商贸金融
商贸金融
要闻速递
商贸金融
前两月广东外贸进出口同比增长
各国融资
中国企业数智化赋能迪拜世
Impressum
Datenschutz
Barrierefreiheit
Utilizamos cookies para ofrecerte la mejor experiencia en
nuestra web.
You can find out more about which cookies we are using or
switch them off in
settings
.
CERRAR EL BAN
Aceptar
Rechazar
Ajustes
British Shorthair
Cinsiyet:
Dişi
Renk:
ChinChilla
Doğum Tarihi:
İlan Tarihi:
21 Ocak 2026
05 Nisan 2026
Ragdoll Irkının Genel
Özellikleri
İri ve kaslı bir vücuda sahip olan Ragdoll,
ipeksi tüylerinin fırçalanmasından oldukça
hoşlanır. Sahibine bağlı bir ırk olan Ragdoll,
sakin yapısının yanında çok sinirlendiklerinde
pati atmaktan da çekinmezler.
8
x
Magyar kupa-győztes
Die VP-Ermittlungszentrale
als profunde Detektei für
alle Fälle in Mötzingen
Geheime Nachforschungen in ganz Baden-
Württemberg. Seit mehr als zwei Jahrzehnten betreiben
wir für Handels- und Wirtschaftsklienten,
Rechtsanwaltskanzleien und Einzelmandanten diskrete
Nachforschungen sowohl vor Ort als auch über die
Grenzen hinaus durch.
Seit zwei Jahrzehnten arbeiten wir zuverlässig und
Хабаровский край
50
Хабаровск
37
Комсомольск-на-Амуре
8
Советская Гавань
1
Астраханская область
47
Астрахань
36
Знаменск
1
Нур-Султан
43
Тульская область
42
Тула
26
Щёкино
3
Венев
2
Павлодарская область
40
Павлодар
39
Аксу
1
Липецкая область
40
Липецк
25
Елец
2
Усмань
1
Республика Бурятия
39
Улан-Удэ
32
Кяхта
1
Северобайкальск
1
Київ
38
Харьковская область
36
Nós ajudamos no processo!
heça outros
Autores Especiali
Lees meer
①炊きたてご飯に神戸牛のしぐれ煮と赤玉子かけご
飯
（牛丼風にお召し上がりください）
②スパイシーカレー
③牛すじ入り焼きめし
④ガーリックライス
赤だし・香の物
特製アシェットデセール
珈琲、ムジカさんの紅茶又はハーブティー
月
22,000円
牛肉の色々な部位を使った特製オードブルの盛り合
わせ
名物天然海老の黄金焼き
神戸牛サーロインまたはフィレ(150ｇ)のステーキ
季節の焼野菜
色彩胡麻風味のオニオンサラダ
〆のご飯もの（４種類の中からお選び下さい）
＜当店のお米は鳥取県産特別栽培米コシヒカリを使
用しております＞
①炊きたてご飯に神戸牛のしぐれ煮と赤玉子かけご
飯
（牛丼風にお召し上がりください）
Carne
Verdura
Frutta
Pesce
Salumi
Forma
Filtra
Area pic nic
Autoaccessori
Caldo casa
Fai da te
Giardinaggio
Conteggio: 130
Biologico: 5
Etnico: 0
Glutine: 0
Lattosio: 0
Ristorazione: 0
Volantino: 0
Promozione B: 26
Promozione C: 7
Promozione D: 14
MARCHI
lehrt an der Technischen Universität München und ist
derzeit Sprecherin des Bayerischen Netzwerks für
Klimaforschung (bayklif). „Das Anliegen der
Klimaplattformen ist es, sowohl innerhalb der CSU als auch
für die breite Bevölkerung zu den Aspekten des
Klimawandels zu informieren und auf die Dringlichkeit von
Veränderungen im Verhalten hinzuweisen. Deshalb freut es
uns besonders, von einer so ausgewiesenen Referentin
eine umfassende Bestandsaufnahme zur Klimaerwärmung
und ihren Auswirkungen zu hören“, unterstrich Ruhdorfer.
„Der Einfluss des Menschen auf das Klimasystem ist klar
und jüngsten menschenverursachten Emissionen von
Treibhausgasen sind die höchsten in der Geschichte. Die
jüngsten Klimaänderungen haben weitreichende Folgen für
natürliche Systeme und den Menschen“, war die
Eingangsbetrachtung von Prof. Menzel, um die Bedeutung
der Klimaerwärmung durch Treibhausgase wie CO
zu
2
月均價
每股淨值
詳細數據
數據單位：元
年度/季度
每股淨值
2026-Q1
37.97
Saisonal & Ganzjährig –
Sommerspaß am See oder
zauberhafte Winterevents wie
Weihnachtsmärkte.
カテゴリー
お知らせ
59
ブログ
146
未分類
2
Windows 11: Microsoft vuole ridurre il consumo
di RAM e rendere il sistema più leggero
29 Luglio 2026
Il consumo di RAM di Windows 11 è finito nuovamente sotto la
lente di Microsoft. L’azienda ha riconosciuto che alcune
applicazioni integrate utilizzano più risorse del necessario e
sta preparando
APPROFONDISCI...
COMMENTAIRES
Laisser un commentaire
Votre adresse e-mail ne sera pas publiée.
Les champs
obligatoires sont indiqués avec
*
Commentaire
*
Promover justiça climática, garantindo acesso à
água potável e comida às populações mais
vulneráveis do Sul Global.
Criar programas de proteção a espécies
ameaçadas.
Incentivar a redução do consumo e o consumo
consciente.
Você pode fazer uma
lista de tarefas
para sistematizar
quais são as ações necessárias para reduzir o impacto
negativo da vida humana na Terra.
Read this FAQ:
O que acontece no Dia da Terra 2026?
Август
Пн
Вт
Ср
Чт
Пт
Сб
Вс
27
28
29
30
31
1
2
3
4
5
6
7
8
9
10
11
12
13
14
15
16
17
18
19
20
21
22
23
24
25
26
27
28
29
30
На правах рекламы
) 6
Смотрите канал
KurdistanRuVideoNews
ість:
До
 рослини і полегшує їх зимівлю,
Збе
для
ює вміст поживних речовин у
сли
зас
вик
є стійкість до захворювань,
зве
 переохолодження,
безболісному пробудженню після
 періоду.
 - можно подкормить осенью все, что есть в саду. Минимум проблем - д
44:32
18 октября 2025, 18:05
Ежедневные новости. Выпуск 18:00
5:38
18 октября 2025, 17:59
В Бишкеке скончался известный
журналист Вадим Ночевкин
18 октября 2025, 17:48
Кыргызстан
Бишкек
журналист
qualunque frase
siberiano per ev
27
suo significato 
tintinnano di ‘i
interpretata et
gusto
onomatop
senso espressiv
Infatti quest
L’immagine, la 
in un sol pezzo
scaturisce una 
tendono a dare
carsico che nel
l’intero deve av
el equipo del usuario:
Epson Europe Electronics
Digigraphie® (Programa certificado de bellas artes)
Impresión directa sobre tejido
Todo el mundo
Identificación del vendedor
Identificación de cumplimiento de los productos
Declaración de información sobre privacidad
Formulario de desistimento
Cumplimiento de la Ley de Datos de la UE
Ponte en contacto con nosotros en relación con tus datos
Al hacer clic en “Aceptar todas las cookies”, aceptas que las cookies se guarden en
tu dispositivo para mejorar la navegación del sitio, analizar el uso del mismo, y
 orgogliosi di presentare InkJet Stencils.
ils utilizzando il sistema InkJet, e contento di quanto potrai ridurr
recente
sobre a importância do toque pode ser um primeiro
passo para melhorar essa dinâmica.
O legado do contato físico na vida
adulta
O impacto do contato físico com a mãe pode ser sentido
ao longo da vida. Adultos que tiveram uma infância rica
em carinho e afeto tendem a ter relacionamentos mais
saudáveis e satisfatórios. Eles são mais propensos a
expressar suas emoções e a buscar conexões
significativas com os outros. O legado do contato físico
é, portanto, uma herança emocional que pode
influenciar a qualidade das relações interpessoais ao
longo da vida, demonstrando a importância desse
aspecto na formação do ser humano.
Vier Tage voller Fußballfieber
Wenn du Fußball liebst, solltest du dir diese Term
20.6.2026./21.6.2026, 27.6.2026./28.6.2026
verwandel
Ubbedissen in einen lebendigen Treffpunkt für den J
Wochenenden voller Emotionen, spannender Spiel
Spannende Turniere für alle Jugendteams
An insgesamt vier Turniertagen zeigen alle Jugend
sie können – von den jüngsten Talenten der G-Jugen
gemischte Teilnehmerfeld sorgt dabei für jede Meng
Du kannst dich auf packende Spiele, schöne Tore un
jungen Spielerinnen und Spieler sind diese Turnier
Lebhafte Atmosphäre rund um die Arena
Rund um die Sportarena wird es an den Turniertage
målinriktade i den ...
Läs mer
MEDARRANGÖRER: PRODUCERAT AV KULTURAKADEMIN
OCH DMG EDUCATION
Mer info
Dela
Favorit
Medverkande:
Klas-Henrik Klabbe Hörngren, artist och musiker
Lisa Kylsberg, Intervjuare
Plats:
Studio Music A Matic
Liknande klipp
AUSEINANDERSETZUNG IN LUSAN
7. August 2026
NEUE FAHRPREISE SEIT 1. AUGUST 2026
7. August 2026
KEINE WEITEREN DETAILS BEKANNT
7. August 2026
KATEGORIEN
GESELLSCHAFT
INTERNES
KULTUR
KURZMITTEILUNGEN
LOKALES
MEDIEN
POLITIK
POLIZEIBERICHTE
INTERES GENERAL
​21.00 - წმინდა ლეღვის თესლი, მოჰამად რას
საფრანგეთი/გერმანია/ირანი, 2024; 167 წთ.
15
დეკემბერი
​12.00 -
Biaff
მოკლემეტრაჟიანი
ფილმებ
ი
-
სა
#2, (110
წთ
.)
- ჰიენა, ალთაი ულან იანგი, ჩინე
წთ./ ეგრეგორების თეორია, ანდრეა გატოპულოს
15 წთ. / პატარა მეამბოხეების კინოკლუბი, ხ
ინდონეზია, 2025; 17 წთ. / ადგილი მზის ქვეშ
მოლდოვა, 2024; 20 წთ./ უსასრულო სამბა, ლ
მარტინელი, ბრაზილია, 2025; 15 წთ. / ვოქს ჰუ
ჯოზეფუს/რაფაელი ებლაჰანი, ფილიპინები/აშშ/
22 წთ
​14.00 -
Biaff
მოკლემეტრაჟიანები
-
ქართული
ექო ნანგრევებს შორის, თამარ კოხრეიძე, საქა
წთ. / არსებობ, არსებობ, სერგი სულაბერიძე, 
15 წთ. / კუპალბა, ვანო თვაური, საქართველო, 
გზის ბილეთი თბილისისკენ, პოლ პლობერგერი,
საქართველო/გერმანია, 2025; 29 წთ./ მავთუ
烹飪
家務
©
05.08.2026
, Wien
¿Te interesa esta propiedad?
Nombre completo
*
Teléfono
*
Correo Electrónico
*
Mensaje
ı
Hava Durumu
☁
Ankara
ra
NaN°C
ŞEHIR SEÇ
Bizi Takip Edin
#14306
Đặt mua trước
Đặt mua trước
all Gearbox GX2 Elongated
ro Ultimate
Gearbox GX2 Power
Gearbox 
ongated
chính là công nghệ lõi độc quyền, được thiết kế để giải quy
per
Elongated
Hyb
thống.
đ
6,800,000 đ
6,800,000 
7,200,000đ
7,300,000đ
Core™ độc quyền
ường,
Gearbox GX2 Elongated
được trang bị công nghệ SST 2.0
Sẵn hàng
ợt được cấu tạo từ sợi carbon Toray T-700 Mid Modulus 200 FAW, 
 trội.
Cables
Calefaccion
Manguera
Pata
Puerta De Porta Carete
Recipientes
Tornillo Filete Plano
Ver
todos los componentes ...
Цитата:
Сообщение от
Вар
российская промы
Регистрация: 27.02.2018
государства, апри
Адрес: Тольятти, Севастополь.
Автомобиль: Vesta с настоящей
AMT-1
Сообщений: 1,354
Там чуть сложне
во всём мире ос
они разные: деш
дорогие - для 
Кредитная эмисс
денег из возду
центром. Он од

◆ Assignment ◆
Could you pull out the stretch from the start of the listing through the line containing "İri ve kaslı", both ends included, and copy every line without changes?

◆ Answer to the exercise ◆
商贸金融
商贸金融
要闻速递
商贸金融
前两月广东外贸进出口同比增长
各国融资
中国企业数智化赋能迪拜世
Impressum
Datenschutz
Barrierefreiheit
Utilizamos cookies para ofrecerte la mejor experiencia en
nuestra web.
You can find out more about which cookies we are using or
switch them off in
settings
.
CERRAR EL BAN
Aceptar
Rechazar
Ajustes
British Shorthair
Cinsiyet:
Dişi
Renk:
ChinChilla
Doğum Tarihi:
İlan Tarihi:
21 Ocak 2026
05 Nisan 2026
Ragdoll Irkının Genel
Özellikleri
İri ve kaslı bir vücuda sahip olan Ragdoll,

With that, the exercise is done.